## Description of the task
Could you repeat the records below exactly, without the pictures?

(Circuit design text data)
::::::::::
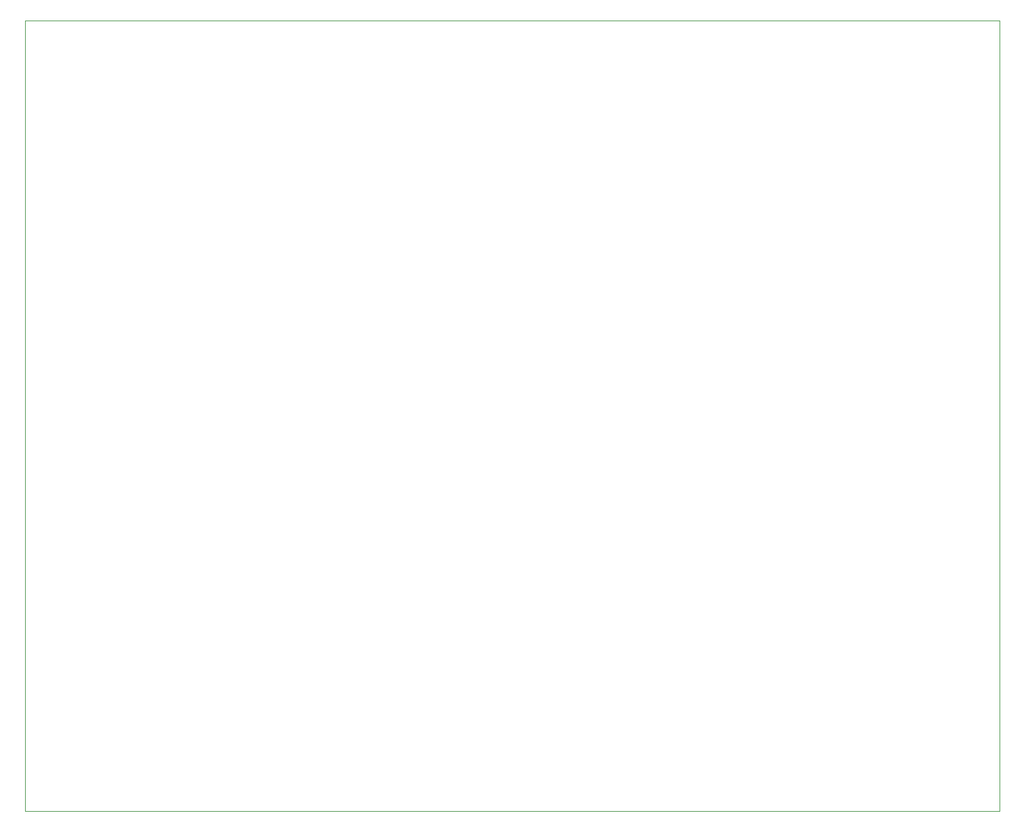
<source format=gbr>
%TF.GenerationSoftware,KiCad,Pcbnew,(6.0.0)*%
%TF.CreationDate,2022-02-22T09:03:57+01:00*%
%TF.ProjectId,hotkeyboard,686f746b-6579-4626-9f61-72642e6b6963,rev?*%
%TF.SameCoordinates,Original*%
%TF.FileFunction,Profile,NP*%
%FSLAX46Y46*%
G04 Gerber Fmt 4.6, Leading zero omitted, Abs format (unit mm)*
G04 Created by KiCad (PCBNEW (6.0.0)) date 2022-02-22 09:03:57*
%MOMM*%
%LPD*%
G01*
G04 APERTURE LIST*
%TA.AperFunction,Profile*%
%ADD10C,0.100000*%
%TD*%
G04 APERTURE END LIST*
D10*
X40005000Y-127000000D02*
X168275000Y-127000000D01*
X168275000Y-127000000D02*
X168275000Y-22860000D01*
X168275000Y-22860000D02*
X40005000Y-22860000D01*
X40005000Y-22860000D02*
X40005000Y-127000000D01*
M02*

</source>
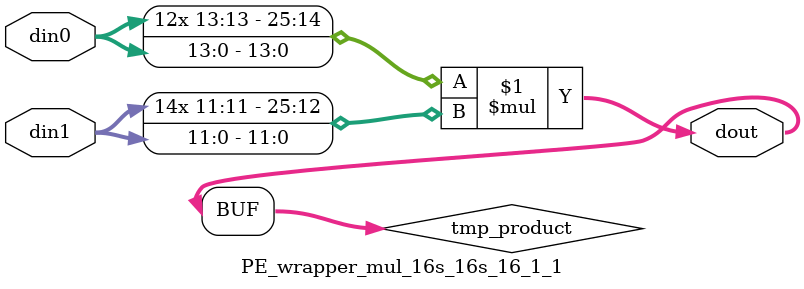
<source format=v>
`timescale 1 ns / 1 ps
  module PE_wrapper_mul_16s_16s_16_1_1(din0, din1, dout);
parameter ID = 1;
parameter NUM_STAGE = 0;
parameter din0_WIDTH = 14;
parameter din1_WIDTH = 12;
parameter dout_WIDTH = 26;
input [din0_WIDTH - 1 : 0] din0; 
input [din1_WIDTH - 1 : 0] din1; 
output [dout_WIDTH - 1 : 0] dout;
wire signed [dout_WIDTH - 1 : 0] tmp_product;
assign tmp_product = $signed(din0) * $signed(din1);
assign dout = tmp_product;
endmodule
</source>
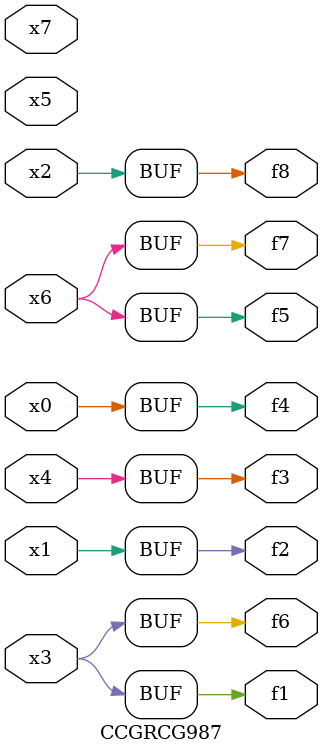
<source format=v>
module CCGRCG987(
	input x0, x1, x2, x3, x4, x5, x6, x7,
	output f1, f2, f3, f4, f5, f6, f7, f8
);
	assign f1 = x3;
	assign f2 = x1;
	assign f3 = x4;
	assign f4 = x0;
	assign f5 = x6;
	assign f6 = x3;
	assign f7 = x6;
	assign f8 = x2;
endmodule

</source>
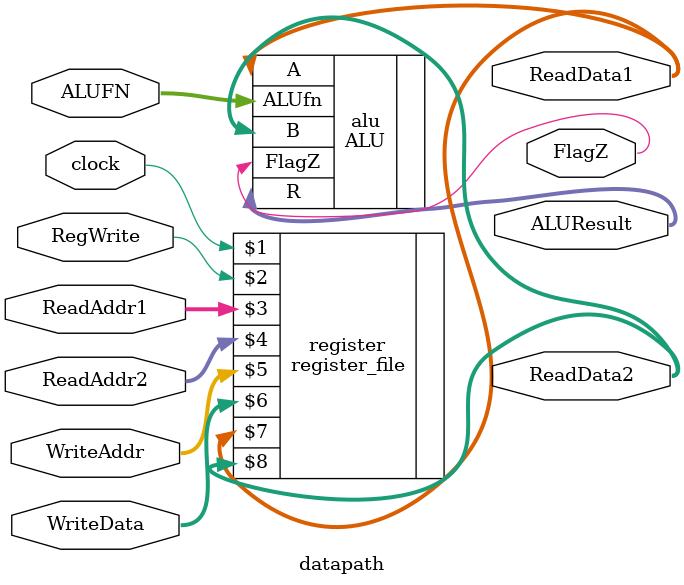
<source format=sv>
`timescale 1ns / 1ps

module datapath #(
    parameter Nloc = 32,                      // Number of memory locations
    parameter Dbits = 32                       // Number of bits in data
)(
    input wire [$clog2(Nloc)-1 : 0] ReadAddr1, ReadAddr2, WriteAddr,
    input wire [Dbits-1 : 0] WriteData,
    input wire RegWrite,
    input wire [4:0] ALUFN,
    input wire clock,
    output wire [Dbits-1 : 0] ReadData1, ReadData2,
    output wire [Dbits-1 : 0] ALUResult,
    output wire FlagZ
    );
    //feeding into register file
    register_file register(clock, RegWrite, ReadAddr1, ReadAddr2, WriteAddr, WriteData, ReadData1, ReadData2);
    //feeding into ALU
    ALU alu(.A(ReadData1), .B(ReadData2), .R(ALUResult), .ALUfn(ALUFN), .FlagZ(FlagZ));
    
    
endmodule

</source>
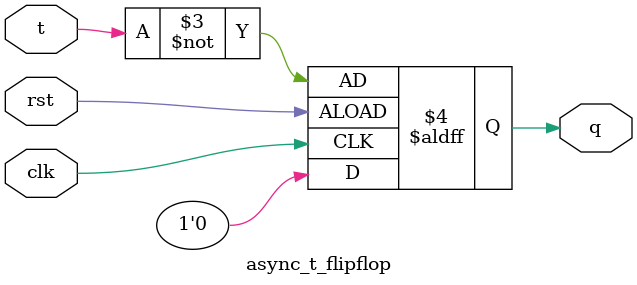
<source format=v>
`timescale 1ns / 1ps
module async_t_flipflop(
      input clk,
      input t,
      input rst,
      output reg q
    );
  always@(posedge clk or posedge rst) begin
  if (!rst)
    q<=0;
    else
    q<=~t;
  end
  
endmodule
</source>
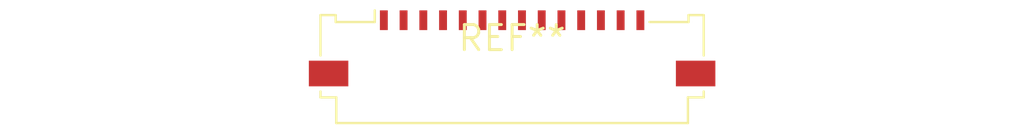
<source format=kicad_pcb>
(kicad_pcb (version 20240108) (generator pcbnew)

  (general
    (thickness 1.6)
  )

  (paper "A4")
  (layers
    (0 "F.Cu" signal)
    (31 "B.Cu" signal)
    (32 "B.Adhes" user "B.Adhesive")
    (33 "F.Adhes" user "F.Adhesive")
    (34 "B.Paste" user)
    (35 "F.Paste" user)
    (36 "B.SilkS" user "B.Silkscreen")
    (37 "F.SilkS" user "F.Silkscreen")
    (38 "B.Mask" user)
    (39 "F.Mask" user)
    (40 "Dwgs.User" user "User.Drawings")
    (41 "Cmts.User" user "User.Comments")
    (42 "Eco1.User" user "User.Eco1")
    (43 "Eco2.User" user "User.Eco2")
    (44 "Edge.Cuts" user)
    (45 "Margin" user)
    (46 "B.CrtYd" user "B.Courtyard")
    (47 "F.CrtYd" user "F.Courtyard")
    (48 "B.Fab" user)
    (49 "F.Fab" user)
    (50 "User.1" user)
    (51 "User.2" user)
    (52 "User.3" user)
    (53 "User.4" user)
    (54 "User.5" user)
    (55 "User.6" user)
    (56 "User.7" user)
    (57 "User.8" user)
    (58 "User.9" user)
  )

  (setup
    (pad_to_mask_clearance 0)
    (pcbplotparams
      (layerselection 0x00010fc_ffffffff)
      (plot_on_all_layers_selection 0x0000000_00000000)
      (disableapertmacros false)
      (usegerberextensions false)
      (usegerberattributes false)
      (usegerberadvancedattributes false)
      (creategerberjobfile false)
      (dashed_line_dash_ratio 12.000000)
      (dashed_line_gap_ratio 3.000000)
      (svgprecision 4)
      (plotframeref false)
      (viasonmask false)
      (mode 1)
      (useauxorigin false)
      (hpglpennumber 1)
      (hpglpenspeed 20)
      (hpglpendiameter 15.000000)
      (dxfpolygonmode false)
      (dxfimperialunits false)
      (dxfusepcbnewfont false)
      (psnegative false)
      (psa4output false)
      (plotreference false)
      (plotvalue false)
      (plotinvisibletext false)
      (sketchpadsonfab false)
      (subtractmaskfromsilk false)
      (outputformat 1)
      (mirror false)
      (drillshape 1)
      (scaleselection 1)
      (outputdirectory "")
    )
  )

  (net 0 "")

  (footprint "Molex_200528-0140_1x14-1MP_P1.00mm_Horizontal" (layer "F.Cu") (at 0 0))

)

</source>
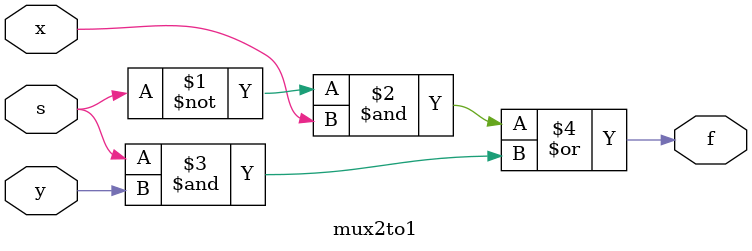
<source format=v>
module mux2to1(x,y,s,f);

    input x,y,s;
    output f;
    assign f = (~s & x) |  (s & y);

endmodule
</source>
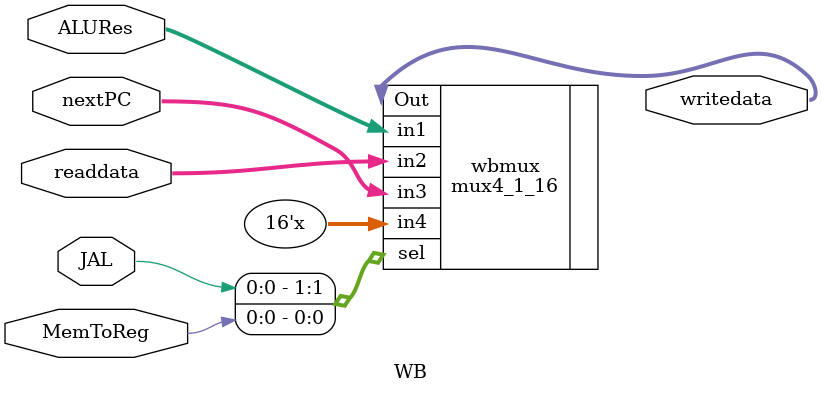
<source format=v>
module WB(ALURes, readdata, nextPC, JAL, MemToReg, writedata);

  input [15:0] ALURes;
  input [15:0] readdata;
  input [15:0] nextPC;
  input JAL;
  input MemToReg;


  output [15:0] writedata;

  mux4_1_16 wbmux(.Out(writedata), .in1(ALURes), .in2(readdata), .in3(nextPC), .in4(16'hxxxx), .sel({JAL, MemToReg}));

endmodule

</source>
::::::::::
## Response to this task
<source format=gbr>
%TF.GenerationSoftware,KiCad,Pcbnew,(6.0.0)*%
%TF.CreationDate,2022-02-22T09:03:57+01:00*%
%TF.ProjectId,hotkeyboard,686f746b-6579-4626-9f61-72642e6b6963,rev?*%
%TF.SameCoordinates,Original*%
%TF.FileFunction,Profile,NP*%
%FSLAX46Y46*%
G04 Gerber Fmt 4.6, Leading zero omitted, Abs format (unit mm)*
G04 Created by KiCad (PCBNEW (6.0.0)) date 2022-02-22 09:03:57*
%MOMM*%
%LPD*%
G01*
G04 APERTURE LIST*
%TA.AperFunction,Profile*%
%ADD10C,0.100000*%
%TD*%
G04 APERTURE END LIST*
D10*
X40005000Y-127000000D02*
X168275000Y-127000000D01*
X168275000Y-127000000D02*
X168275000Y-22860000D01*
X168275000Y-22860000D02*
X40005000Y-22860000D01*
X40005000Y-22860000D02*
X40005000Y-127000000D01*
M02*

</source>
<source format=v>
`timescale 1 ns / 1 ps
  module PE_wrapper_mul_16s_16s_16_1_1(din0, din1, dout);
parameter ID = 1;
parameter NUM_STAGE = 0;
parameter din0_WIDTH = 14;
parameter din1_WIDTH = 12;
parameter dout_WIDTH = 26;
input [din0_WIDTH - 1 : 0] din0; 
input [din1_WIDTH - 1 : 0] din1; 
output [dout_WIDTH - 1 : 0] dout;
wire signed [dout_WIDTH - 1 : 0] tmp_product;
assign tmp_product = $signed(din0) * $signed(din1);
assign dout = tmp_product;
endmodule
</source>
<source format=v>
module CCGRCG987(
	input x0, x1, x2, x3, x4, x5, x6, x7,
	output f1, f2, f3, f4, f5, f6, f7, f8
);
	assign f1 = x3;
	assign f2 = x1;
	assign f3 = x4;
	assign f4 = x0;
	assign f5 = x6;
	assign f6 = x3;
	assign f7 = x6;
	assign f8 = x2;
endmodule

</source>
<source format=sv>
`timescale 1ns / 1ps

module datapath #(
    parameter Nloc = 32,                      // Number of memory locations
    parameter Dbits = 32                       // Number of bits in data
)(
    input wire [$clog2(Nloc)-1 : 0] ReadAddr1, ReadAddr2, WriteAddr,
    input wire [Dbits-1 : 0] WriteData,
    input wire RegWrite,
    input wire [4:0] ALUFN,
    input wire clock,
    output wire [Dbits-1 : 0] ReadData1, ReadData2,
    output wire [Dbits-1 : 0] ALUResult,
    output wire FlagZ
    );
    //feeding into register file
    register_file register(clock, RegWrite, ReadAddr1, ReadAddr2, WriteAddr, WriteData, ReadData1, ReadData2);
    //feeding into ALU
    ALU alu(.A(ReadData1), .B(ReadData2), .R(ALUResult), .ALUfn(ALUFN), .FlagZ(FlagZ));
    
    
endmodule

</source>
<source format=v>
`timescale 1ns / 1ps
module async_t_flipflop(
      input clk,
      input t,
      input rst,
      output reg q
    );
  always@(posedge clk or posedge rst) begin
  if (!rst)
    q<=0;
    else
    q<=~t;
  end
  
endmodule
</source>
<source format=kicad_pcb>
(kicad_pcb (version 20240108) (generator pcbnew)

  (general
    (thickness 1.6)
  )

  (paper "A4")
  (layers
    (0 "F.Cu" signal)
    (31 "B.Cu" signal)
    (32 "B.Adhes" user "B.Adhesive")
    (33 "F.Adhes" user "F.Adhesive")
    (34 "B.Paste" user)
    (35 "F.Paste" user)
    (36 "B.SilkS" user "B.Silkscreen")
    (37 "F.SilkS" user "F.Silkscreen")
    (38 "B.Mask" user)
    (39 "F.Mask" user)
    (40 "Dwgs.User" user "User.Drawings")
    (41 "Cmts.User" user "User.Comments")
    (42 "Eco1.User" user "User.Eco1")
    (43 "Eco2.User" user "User.Eco2")
    (44 "Edge.Cuts" user)
    (45 "Margin" user)
    (46 "B.CrtYd" user "B.Courtyard")
    (47 "F.CrtYd" user "F.Courtyard")
    (48 "B.Fab" user)
    (49 "F.Fab" user)
    (50 "User.1" user)
    (51 "User.2" user)
    (52 "User.3" user)
    (53 "User.4" user)
    (54 "User.5" user)
    (55 "User.6" user)
    (56 "User.7" user)
    (57 "User.8" user)
    (58 "User.9" user)
  )

  (setup
    (pad_to_mask_clearance 0)
    (pcbplotparams
      (layerselection 0x00010fc_ffffffff)
      (plot_on_all_layers_selection 0x0000000_00000000)
      (disableapertmacros false)
      (usegerberextensions false)
      (usegerberattributes false)
      (usegerberadvancedattributes false)
      (creategerberjobfile false)
      (dashed_line_dash_ratio 12.000000)
      (dashed_line_gap_ratio 3.000000)
      (svgprecision 4)
      (plotframeref false)
      (viasonmask false)
      (mode 1)
      (useauxorigin false)
      (hpglpennumber 1)
      (hpglpenspeed 20)
      (hpglpendiameter 15.000000)
      (dxfpolygonmode false)
      (dxfimperialunits false)
      (dxfusepcbnewfont false)
      (psnegative false)
      (psa4output false)
      (plotreference false)
      (plotvalue false)
      (plotinvisibletext false)
      (sketchpadsonfab false)
      (subtractmaskfromsilk false)
      (outputformat 1)
      (mirror false)
      (drillshape 1)
      (scaleselection 1)
      (outputdirectory "")
    )
  )

  (net 0 "")

  (footprint "Molex_200528-0140_1x14-1MP_P1.00mm_Horizontal" (layer "F.Cu") (at 0 0))

)

</source>
<source format=v>
module mux2to1(x,y,s,f);

    input x,y,s;
    output f;
    assign f = (~s & x) |  (s & y);

endmodule
</source>
<source format=v>
module WB(ALURes, readdata, nextPC, JAL, MemToReg, writedata);

  input [15:0] ALURes;
  input [15:0] readdata;
  input [15:0] nextPC;
  input JAL;
  input MemToReg;


  output [15:0] writedata;

  mux4_1_16 wbmux(.Out(writedata), .in1(ALURes), .in2(readdata), .in3(nextPC), .in4(16'hxxxx), .sel({JAL, MemToReg}));

endmodule

</source>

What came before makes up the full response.